Exercise instructions: Below are lines of records; copy exactly those from the one containing "OmniVision." through the one containing "Mentions légales", leaving the pictures behind.

** Exercise data follows **

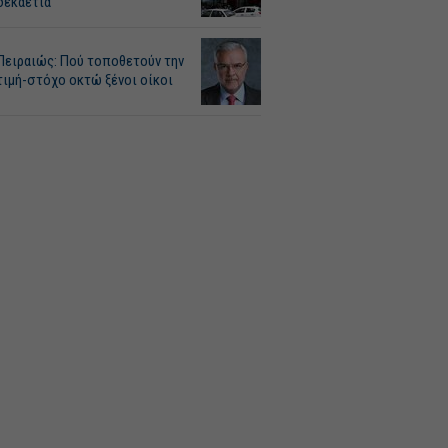
δεκαετία
Πειραιώς: Πού τοποθετούν την
τιμή-στόχο οκτώ ξένοι οίκοι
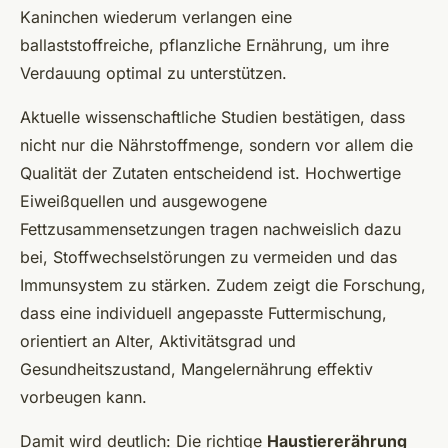
Kaninchen wiederum verlangen eine
ballaststoffreiche, pflanzliche Ernährung, um ihre
Verdauung optimal zu unterstützen.
Aktuelle wissenschaftliche Studien bestätigen, dass
nicht nur die Nährstoffmenge, sondern vor allem die
Qualität der Zutaten entscheidend ist. Hochwertige
Eiweißquellen und ausgewogene
Fettzusammensetzungen tragen nachweislich dazu
bei, Stoffwechselstörungen zu vermeiden und das
Immunsystem zu stärken. Zudem zeigt die Forschung,
dass eine individuell angepasste Futtermischung,
orientiert an Alter, Aktivitätsgrad und
Gesundheitszustand, Mangelernährung effektiv
vorbeugen kann.
Damit wird deutlich: Die richtige
Haustiererährung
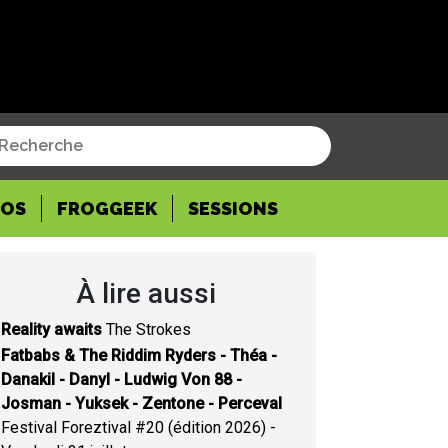
POS
FROGGEEK
SESSIONS
À lire aussi
Reality awaits
The Strokes
Fatbabs & The Riddim Ryders - Théa -
Danakil - Danyl - Ludwig Von 88 -
Josman - Yuksek - Zentone - Perceval
Festival Foreztival #20 (édition 2026) -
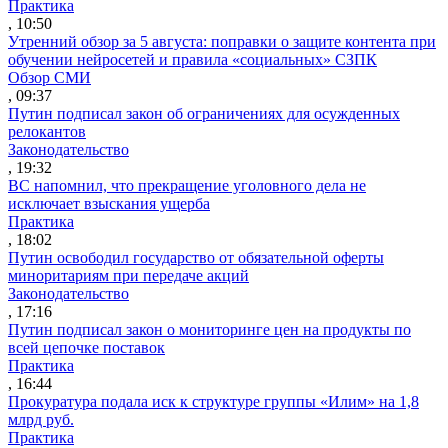
Практика
, 10:50
Утренний обзор за 5 августа: поправки о защите контента при
обучении нейросетей и правила «социальных» СЗПК
Обзор СМИ
, 09:37
Путин подписал закон об ограничениях для осужденных
релокантов
Законодательство
, 19:32
ВС напомнил, что прекращение уголовного дела не
исключает взыскания ущерба
Практика
, 18:02
Путин освободил государство от обязательной оферты
миноритариям при передаче акций
Законодательство
, 17:16
Путин подписал закон о мониторинге цен на продукты по
всей цепочке поставок
Практика
, 16:44
Прокуратура подала иск к структуре группы «Илим» на 1,8
млрд руб.
Практика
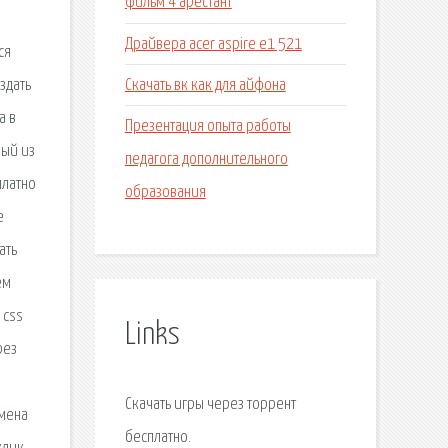
фильм 4 арестант
а
Драйвера acer aspire e1 521
ся
Скачать вк как для айфона
здать
а в
Презентация опыта работы
ный из
педагога дополнительного
платно
образования
е
ать
ем
 css
Links
рез
Скачать игры через торрент
емена
бесплатно.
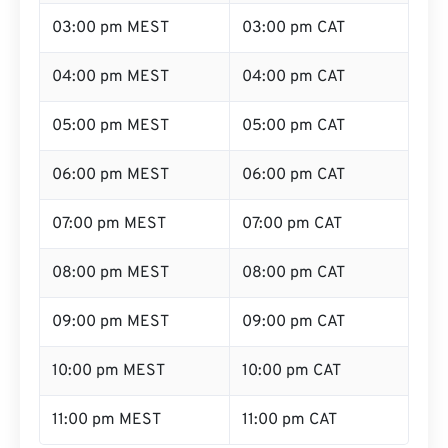
03:00 pm MEST
03:00 pm CAT
04:00 pm MEST
04:00 pm CAT
05:00 pm MEST
05:00 pm CAT
06:00 pm MEST
06:00 pm CAT
07:00 pm MEST
07:00 pm CAT
08:00 pm MEST
08:00 pm CAT
09:00 pm MEST
09:00 pm CAT
10:00 pm MEST
10:00 pm CAT
11:00 pm MEST
11:00 pm CAT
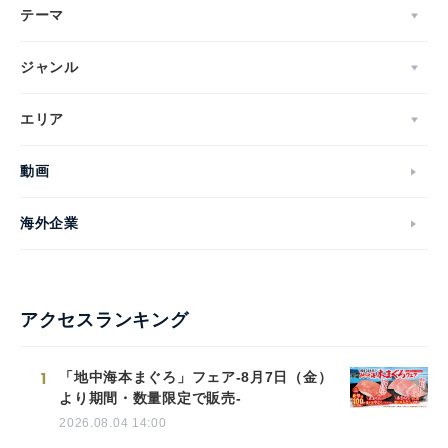
テーマ
ジャンル
エリア
動画
海外企業
アクセスランキング
1
「地中海本まぐろ」フェア-8月7日（金）
より期間・数量限定で販売-
2026.08.04 14:00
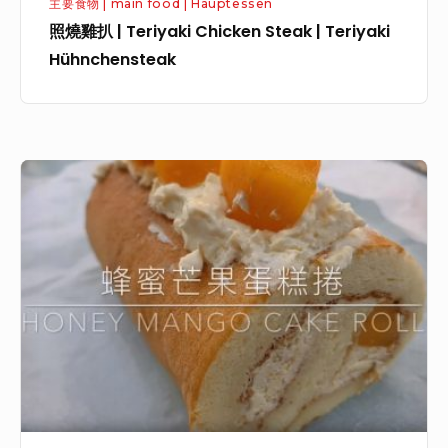
m
主要食物 | main food | Hauptessen
k
g
e
i
照燒雞扒 | Teriyaki Chicken Steak | Teriyaki
i
g
i
t
Hühnchensteak
C
|
s
r
h
G
c
o
i
e
h
t
c
d
p
e
芒
k
ä
a
n
果
e
m
s
B
蜂
n
p
t
o
蜜
S
f
e
h
蛋
t
t
t
n
糕
e
e
c
e
捲
a
s
h
n
|
k
E
e
M
|
i
n
A
T
m
m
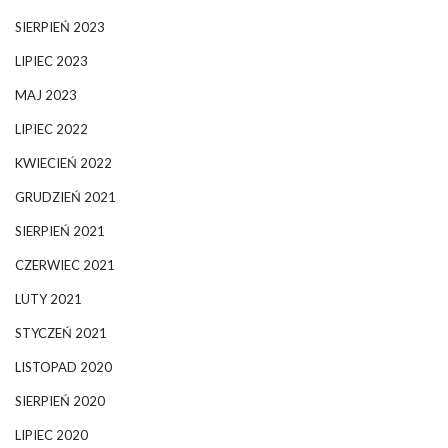
SIERPIEŃ 2023
LIPIEC 2023
MAJ 2023
LIPIEC 2022
KWIECIEŃ 2022
GRUDZIEŃ 2021
SIERPIEŃ 2021
CZERWIEC 2021
LUTY 2021
STYCZEŃ 2021
LISTOPAD 2020
SIERPIEŃ 2020
LIPIEC 2020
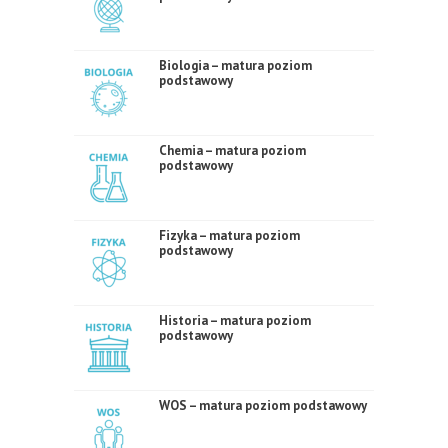
Biologia – matura poziom
podstawowy
Chemia – matura poziom
podstawowy
Fizyka – matura poziom
podstawowy
Historia – matura poziom
podstawowy
WOS – matura poziom podstawowy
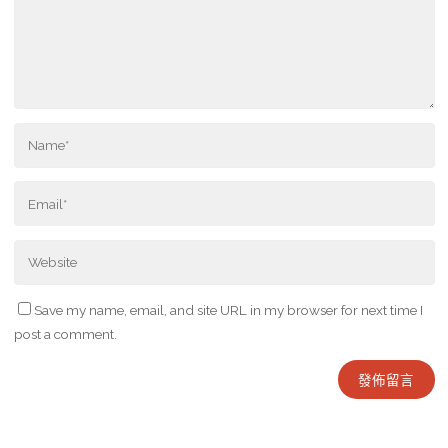
Save my name, email, and site URL in my browser for next time I
post a comment.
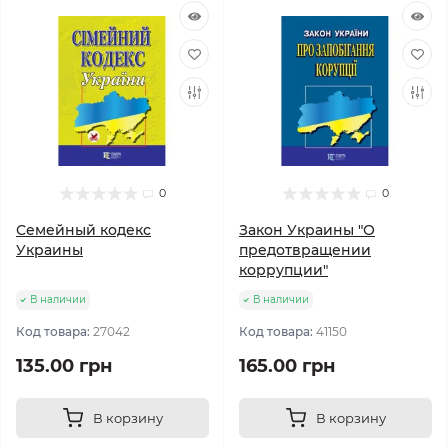
0
0
Семейный кодекс
Закон Украины "О
Украины
предотвращении
коррупции"
В наличии
В наличии
Код товара:
27042
Код товара:
41150
135.00 грн
165.00 грн
В корзину
В корзину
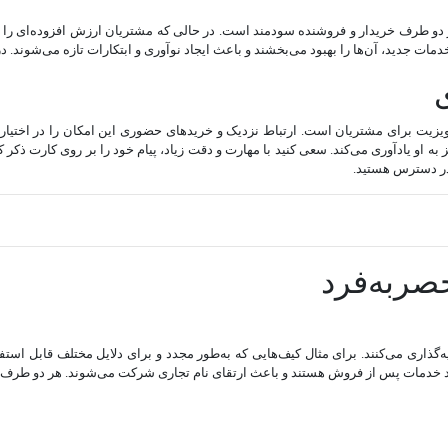
 دو طرف خریدار و فروشنده سودمند است. در حالی که مشتریان ارزش افزوده‌ای را
 خدمات جدید، آن‌ها را بهبود می‌بخشند و باعث ایجاد نوآوری و ابتکارات تازه می‌شون
ویزیت برای مشتریان است. ارتباط نزدیک و خریدهای حضوری این امکان را در اختیار 
ز به او یادآوری می‌کند. سعی کنید با مهارت و دقت زیاد، پیام خود را بر روی کارت ذ
ا در دسترس هستید.
ری می‌کنند. برای مثال کیف‌هایی که به‌طور مجدد و برای دلایل مختلف قابل استفاد
جاد خدمات پس از فروش هستند و باعث ارتقای نام تجاری شرکت می‌شوند. هر دو طرف خر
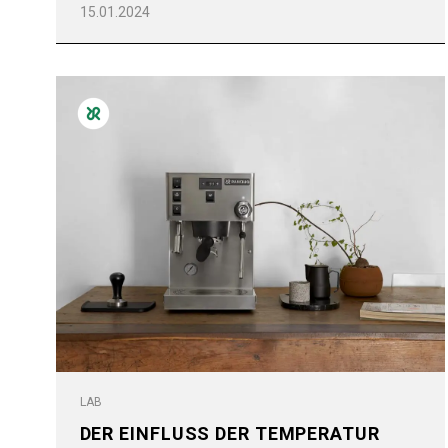
15.01.2024
LAB
DER EINFLUSS DER TEMPERATUR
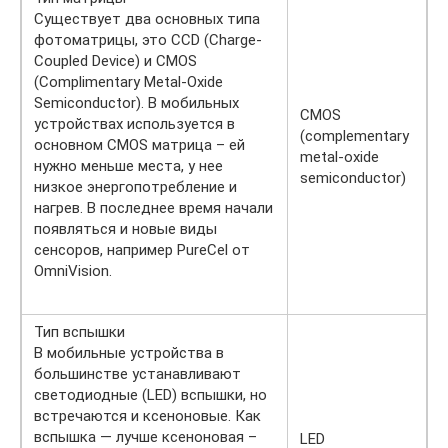
Существует два основных типа
фотоматрицы, это CCD (Charge-
Coupled Device) и CMOS
(Complimentary Metal-Oxide
Semiconductor). В мобильных
CMOS
устройствах используется в
(complementary
основном CMOS матрица – ей
metal-oxide
нужно меньше места, у нее
semiconductor)
низкое энергопотребление и
нагрев. В последнее время начали
появляться и новые виды
сенсоров, например PureCel от
OmniVision.
Тип вспышки
В мобильные устройства в
большинстве устанавливают
светодиодные (LED) вспышки, но
встречаются и ксеноновые. Как
вспышка — лучше ксеноновая –
LED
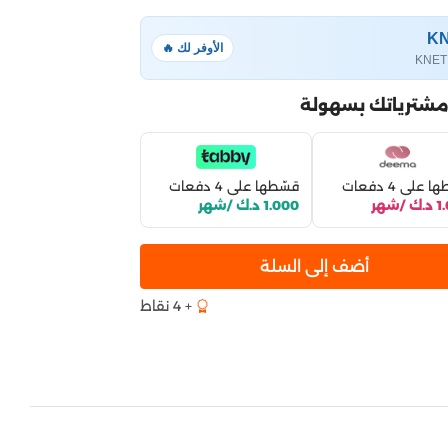
الأوفر لك 🔥
مشترياتك بسهولة
 على 4 دفعات
قسّطها على 4 دفعات
/شهر
1.000 د.ك /شهر
أضف إلى السلة
+ 4 نقاط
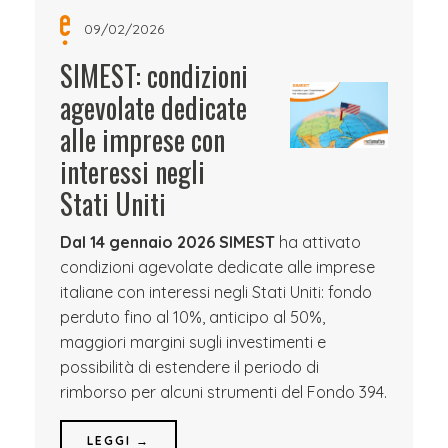
09/02/2026
SIMEST: condizioni
agevolate dedicate
alle imprese con
interessi negli
Stati Uniti
Dal 14 gennaio 2026 SIMEST
ha attivato
condizioni agevolate dedicate alle imprese
italiane con interessi negli Stati Uniti: fondo
perduto fino al 10%, anticipo al 50%,
maggiori margini sugli investimenti e
possibilità di estendere il periodo di
rimborso per alcuni strumenti del Fondo 394.
LEGGI →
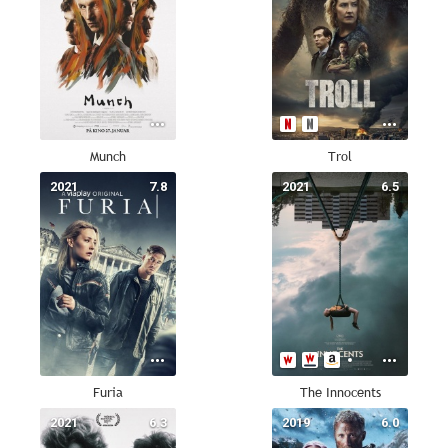
Munch
Trol
2021
7.8
2021
6.5
Furia
The Innocents
2021
6.3
2019
6.0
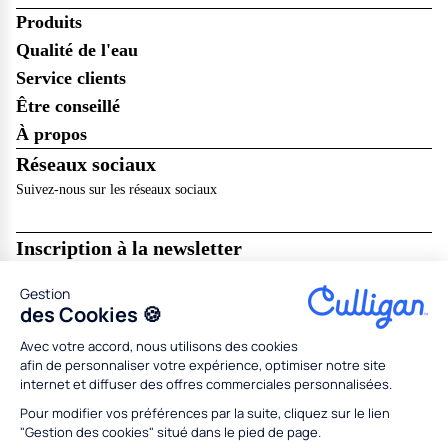
Produits
Qualité de l'eau
Service clients
Être conseillé
À propos
Réseaux sociaux
Suivez-nous sur les réseaux sociaux
Inscription à la newsletter
Recevez les dernières nouveautés de Culligan dans votre boîte mail !
Gestion
Je m’abonne
des Cookies 🍪
Avec votre accord, nous utilisons des cookies
Mentions légales
Résilier en ligne
CGU
CGV
afin de personnaliser votre expérience, optimiser notre site
Politique de données personnelles
Politique des cookies
internet et diffuser des offres commerciales personnalisées.
Gestion des cookies
Partenaires
Concessionnaires
Médiation
Codes promo
Pour modifier vos préférences par la suite, cliquez sur le lien
"Gestion des cookies" situé dans le pied de page.
Tous droits réservés Culligan 2026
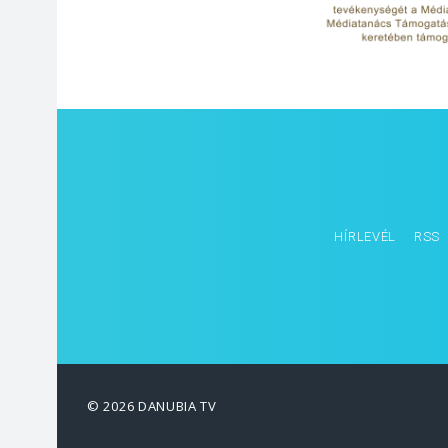
HÍRLEVÉL
RSS
© 2026 DANUBIA TV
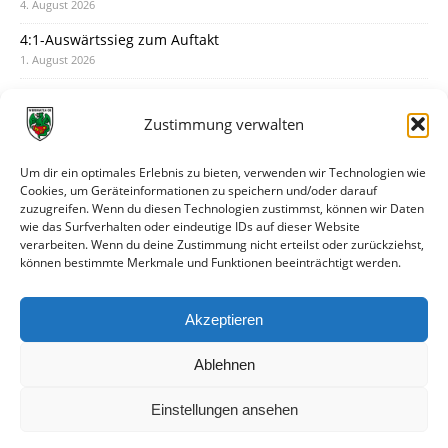
4. August 2026
4:1-Auswärtssieg zum Auftakt
1. August 2026
Pokal: Wormatia muss zu Schott Mainz
31. Juli 2026
Zustimmung verwalten
Wormatia trauert um Jürgen Dinger
30. Juli 2026
Um dir ein optimales Erlebnis zu bieten, verwenden wir Technologien wie
Cookies, um Geräteinformationen zu speichern und/oder darauf
Deine Spielminute: 89+1
zuzugreifen. Wenn du diesen Technologien zustimmst, können wir Daten
28. Juli 2026
wie das Surfverhalten oder eindeutige IDs auf dieser Website
verarbeiten. Wenn du deine Zustimmung nicht erteilst oder zurückziehst,
Neuer Rückensponsor
können bestimmte Merkmale und Funktionen beeinträchtigt werden.
28. Juli 2026
Neue Podcast-Folge: So tickt Björn!
Akzeptieren
27. Juli 2026
Ablehnen
Einstellungen ansehen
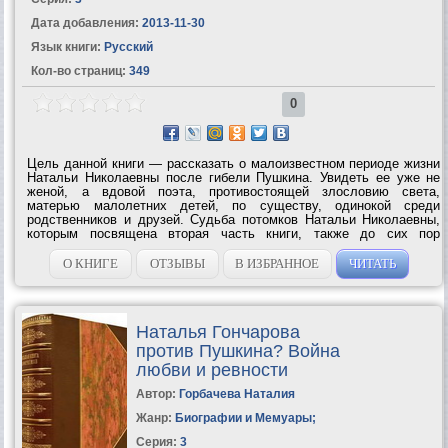
Дата добавления:
2013-11-30
Язык книги:
Русский
Кол-во страниц:
349
0
Цель данной книги — рассказать о малоизвестном периоде жизни
Натальи Николаевны после гибели Пушкина. Увидеть ее уже не
женой, а вдовой поэта, противостоящей злословию света,
матерью малолетних детей, по существу, одинокой среди
родственников и друзей. Судьба потомков Натальи Николаевны,
которым посвящена вторая часть книги, также до сих пор
оставалась белым пятном. Авторы определяют свой жанр как
документально-художественное...
О КНИГЕ
ОТЗЫВЫ
В ИЗБРАННОЕ
ЧИТАТЬ
Наталья Гончарова
против Пушкина? Война
любви и ревности
Автор:
Горбачева Наталия
Жанр:
Биографии и Мемуары
;
Серия:
3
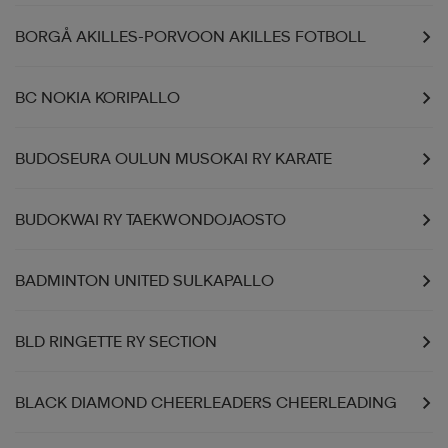
BORGÅ AKILLES-PORVOON AKILLES FOTBOLL
aatteet
tarvikkeet
set
tarvikkeet
aatteet
BC NOKIA KORIPALLO
olasit
asut
set
BUDOSEURA OULUN MUSOKAI RY KARATE
set
it
a
BUDOKWAI RY TAEKWONDOJAOSTO
asut
huolto
asut
BADMINTON UNITED SULKAPALLO
BLD RINGETTE RY SECTION
it
it
BLACK DIAMOND CHEERLEADERS CHEERLEADING
huolto
huolto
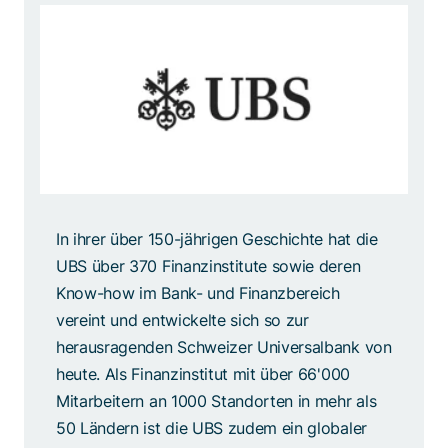
In ihrer über 150-jährigen Geschichte hat die
UBS über 370 Finanzinstitute sowie deren
Know-how im Bank- und Finanzbereich
vereint und entwickelte sich so zur
herausragenden Schweizer Universalbank von
heute. Als Finanzinstitut mit über 66'000
Mitarbeitern an 1000 Standorten in mehr als
50 Ländern ist die UBS zudem ein globaler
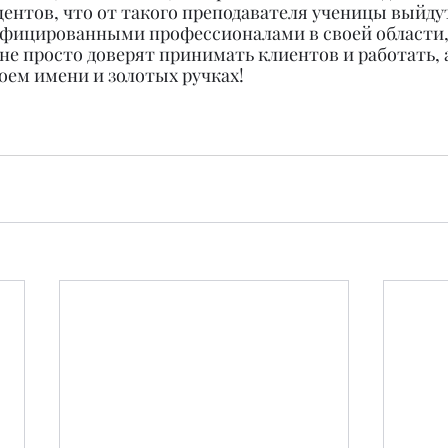
центов, что от такого преподавателя ученицы выйдут
ифицированными профессионалами в своей области,
 не просто доверят принимать клиентов и работать, 
оем имени и золотых ручках!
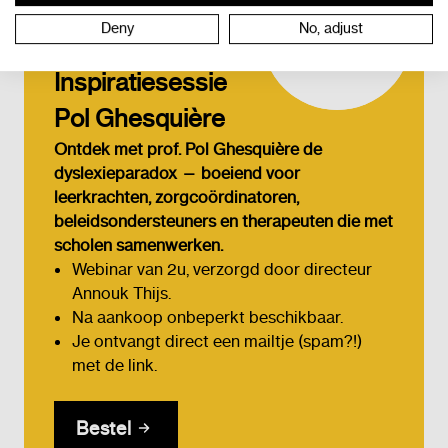
Deny
No, adjust
Inspiratiesessie
Pol Ghesquière
Ontdek met prof. Pol Ghesquière de
dyslexieparadox — boeiend voor
leerkrachten, zorgcoördinatoren,
beleidsondersteuners en therapeuten die met
scholen samenwerken.
Webinar van 2u, verzorgd door directeur
Annouk Thijs.
Na aankoop onbeperkt beschikbaar.
Je ontvangt direct een mailtje (spam?!)
met de link.
Bestel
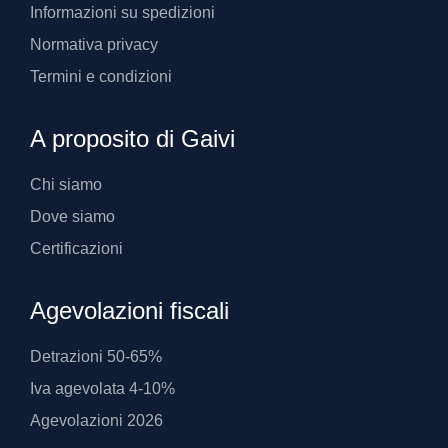
Informazioni su spedizioni
Normativa privacy
Termini e condizioni
A proposito di Gaivi
Chi siamo
Dove siamo
Certificazioni
Agevolazioni fiscali
Detrazioni 50-65%
Iva agevolata 4-10%
Agevolazioni 2026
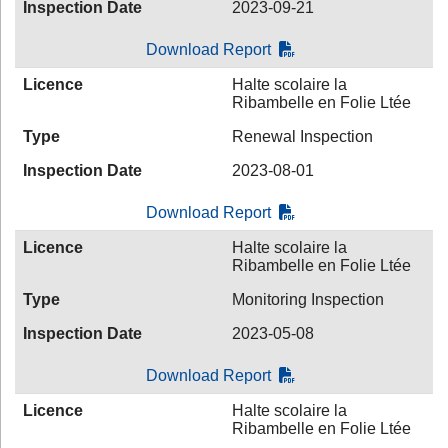
Inspection Date
2023-09-21
Download Report
Licence
Halte scolaire la
Ribambelle en Folie Ltée
Type
Renewal Inspection
Inspection Date
2023-08-01
Download Report
Licence
Halte scolaire la
Ribambelle en Folie Ltée
Type
Monitoring Inspection
Inspection Date
2023-05-08
Download Report
Licence
Halte scolaire la
Ribambelle en Folie Ltée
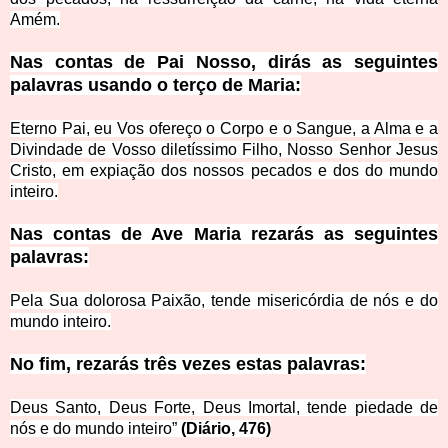
Amém.
Nas contas de Pai Nosso, dirás as seguintes
palavras usando o terço de Maria:
Eterno Pai, eu Vos ofereço o Corpo e o Sangue, a Alma e a
Divindade de Vosso diletíssimo Filho, Nosso Senhor Jesus
Cristo, em expiação dos nossos pecados e dos do mundo
inteiro.
Nas contas de Ave Maria rezarás as seguintes
palavras:
Pela Sua dolorosa Paixão, tende misericórdia de nós e do
mundo inteiro.
No fim, rezarás três vezes estas palavras:
Deus Santo, Deus Forte, Deus Imortal, tende piedade de
nós e do mundo inteiro”
(Diário, 476)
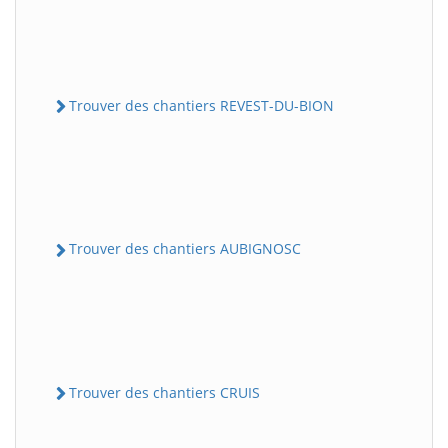
Trouver des chantiers REVEST-DU-BION
Trouver des chantiers AUBIGNOSC
Trouver des chantiers CRUIS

** End of Exercise data **

Answer for the task:
OmniVision.
Тип вспышки
В мобильные устройства в
большинстве устанавливают
светодиодные (LED) вспышки, но
встречаются и ксеноновые. Как
вспышка — лучше ксеноновая –
LED
الأوفر لك 🔥
مشترياتك بسهولة
 على 4 دفعات
قسّطها على 4 دفعات
/شهر
1.000 د.ك /شهر
أضف إلى السلة
+ 4 نقاط
09/02/2026
SIMEST: condizioni
agevolate dedicate
alle imprese con
interessi negli
Stati Uniti
Dal 14 gennaio 2026 SIMEST
ha attivato
condizioni agevolate dedicate alle imprese
italiane con interessi negli Stati Uniti: fondo
perduto fino al 10%, anticipo al 50%,
maggiori margini sugli investimenti e
possibilità di estendere il periodo di
rimborso per alcuni strumenti del Fondo 394.
LEGGI →
Munch
Trol
2021
7.8
2021
6.5
Furia
The Innocents
2021
6.3
2019
6.0
Produits
Qualité de l'eau
Service clients
Être conseillé
À propos
Réseaux sociaux
Suivez-nous sur les réseaux sociaux
Inscription à la newsletter
Recevez les dernières nouveautés de Culligan dans votre boîte mail !
Gestion
Je m’abonne
des Cookies 🍪
Avec votre accord, nous utilisons des cookies
Mentions légales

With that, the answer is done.